Required work:
From the line containing "index tip: (114, 166)" to the line containing "pinky tip: (218, 125)" in the entries below, reproduce every line exactly, ends included. Nothing else belongs in the copy, and no pictures.
►
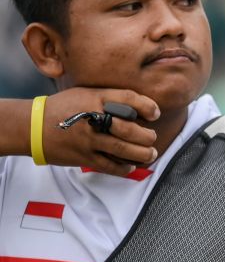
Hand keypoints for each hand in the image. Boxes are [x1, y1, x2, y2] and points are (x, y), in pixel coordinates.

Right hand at [39, 88, 159, 175]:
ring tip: (150, 154)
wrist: (32, 126)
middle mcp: (93, 118)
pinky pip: (109, 166)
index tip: (155, 114)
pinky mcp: (83, 157)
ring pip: (122, 150)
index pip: (129, 99)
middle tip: (152, 138)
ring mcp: (88, 140)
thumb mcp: (85, 93)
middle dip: (147, 136)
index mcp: (95, 98)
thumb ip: (109, 98)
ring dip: (142, 154)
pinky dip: (124, 168)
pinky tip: (131, 166)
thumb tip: (139, 107)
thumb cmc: (63, 107)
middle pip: (129, 128)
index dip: (147, 106)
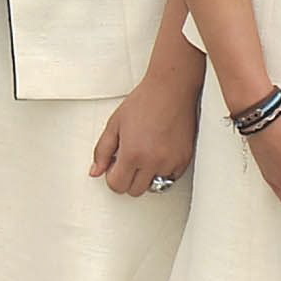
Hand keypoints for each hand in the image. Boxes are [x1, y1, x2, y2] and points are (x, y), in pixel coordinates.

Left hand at [94, 70, 199, 197]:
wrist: (171, 90)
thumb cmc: (144, 102)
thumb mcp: (114, 124)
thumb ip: (102, 151)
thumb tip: (95, 171)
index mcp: (132, 153)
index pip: (118, 186)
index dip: (112, 177)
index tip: (114, 166)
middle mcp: (153, 162)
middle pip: (135, 191)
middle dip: (128, 178)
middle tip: (128, 160)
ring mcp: (171, 162)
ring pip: (154, 186)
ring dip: (146, 175)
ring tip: (145, 153)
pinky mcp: (185, 160)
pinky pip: (171, 178)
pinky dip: (163, 171)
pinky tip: (158, 152)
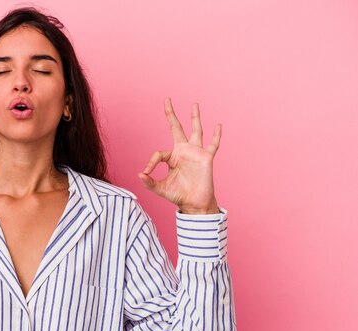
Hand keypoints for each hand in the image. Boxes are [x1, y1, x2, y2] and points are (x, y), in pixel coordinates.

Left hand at [138, 98, 220, 213]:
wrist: (194, 204)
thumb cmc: (178, 196)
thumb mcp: (160, 189)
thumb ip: (149, 182)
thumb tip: (139, 174)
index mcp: (172, 158)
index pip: (158, 154)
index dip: (150, 163)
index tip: (146, 173)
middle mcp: (183, 152)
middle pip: (176, 128)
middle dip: (171, 115)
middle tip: (167, 100)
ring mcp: (196, 153)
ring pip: (196, 131)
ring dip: (195, 117)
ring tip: (194, 104)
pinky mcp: (207, 158)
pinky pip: (213, 145)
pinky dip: (216, 135)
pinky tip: (218, 125)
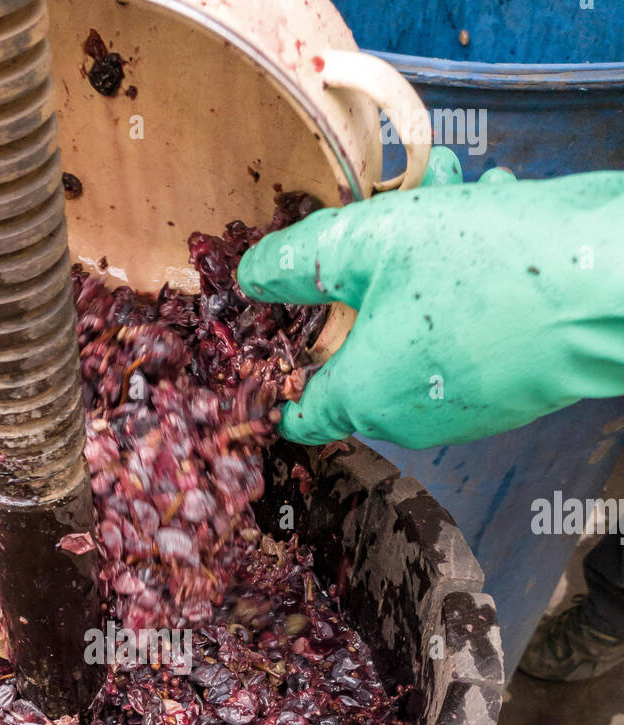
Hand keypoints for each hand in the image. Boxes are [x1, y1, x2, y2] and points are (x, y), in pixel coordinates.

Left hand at [236, 156, 623, 448]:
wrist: (604, 289)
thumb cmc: (482, 268)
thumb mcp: (371, 242)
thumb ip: (301, 262)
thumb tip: (251, 277)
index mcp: (362, 396)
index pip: (300, 414)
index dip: (278, 379)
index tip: (274, 338)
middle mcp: (407, 417)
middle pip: (360, 351)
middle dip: (363, 281)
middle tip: (382, 215)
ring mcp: (461, 408)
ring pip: (415, 330)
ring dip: (420, 264)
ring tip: (451, 191)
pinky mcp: (505, 389)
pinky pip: (463, 332)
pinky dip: (464, 282)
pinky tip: (491, 212)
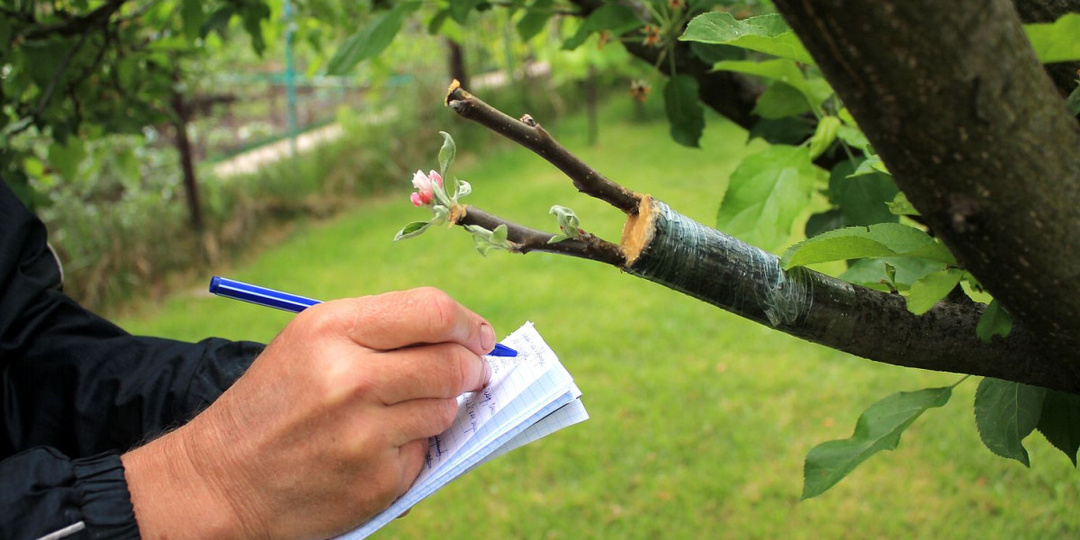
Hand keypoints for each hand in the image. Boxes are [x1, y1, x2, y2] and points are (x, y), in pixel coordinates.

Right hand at [122, 287, 494, 538]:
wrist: (221, 480)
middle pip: (451, 363)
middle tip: (469, 372)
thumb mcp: (313, 341)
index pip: (432, 312)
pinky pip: (425, 452)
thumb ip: (385, 330)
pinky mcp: (377, 481)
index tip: (478, 335)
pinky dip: (412, 448)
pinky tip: (376, 448)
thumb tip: (468, 337)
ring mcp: (364, 434)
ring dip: (438, 409)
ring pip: (445, 409)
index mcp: (331, 330)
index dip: (466, 323)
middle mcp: (349, 379)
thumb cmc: (277, 401)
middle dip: (470, 367)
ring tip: (399, 412)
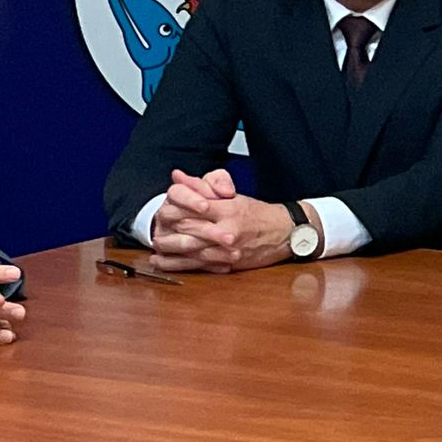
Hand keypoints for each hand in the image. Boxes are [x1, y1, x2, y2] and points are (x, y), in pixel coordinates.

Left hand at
◄
Answer section:
index tip: (114, 166)
middle mcp: (153, 162)
middle pip: (135, 191)
middle dip: (128, 178)
middle tip: (128, 160)
ring mcp: (171, 162)
ring pip: (154, 186)
ring dip: (146, 175)
ring tip: (145, 153)
pinky mcp: (185, 160)
pinky pip: (171, 178)
pinky dip: (163, 171)
pinky tip: (158, 152)
Hand keypoints for each hand in the image. Boxes are [x1, y1, x2, y2] and points are (x, y), in pixel coordinates.

Left hand at [138, 98, 220, 213]:
wrist: (194, 204)
thumb cmc: (178, 196)
thumb mcp: (160, 189)
thumb ip: (149, 182)
thumb tip: (139, 174)
index mcp: (172, 158)
index pip: (158, 154)
index dip: (150, 163)
index tip: (146, 173)
middle mcp: (183, 152)
middle pip: (176, 128)
middle dip: (171, 115)
middle tip: (167, 100)
ring mcp: (196, 153)
ring pip: (196, 131)
ring dip: (195, 117)
ring tip: (194, 104)
pinky mcp: (207, 158)
pinky pip: (213, 145)
pinky dip: (216, 135)
pinky tip: (218, 125)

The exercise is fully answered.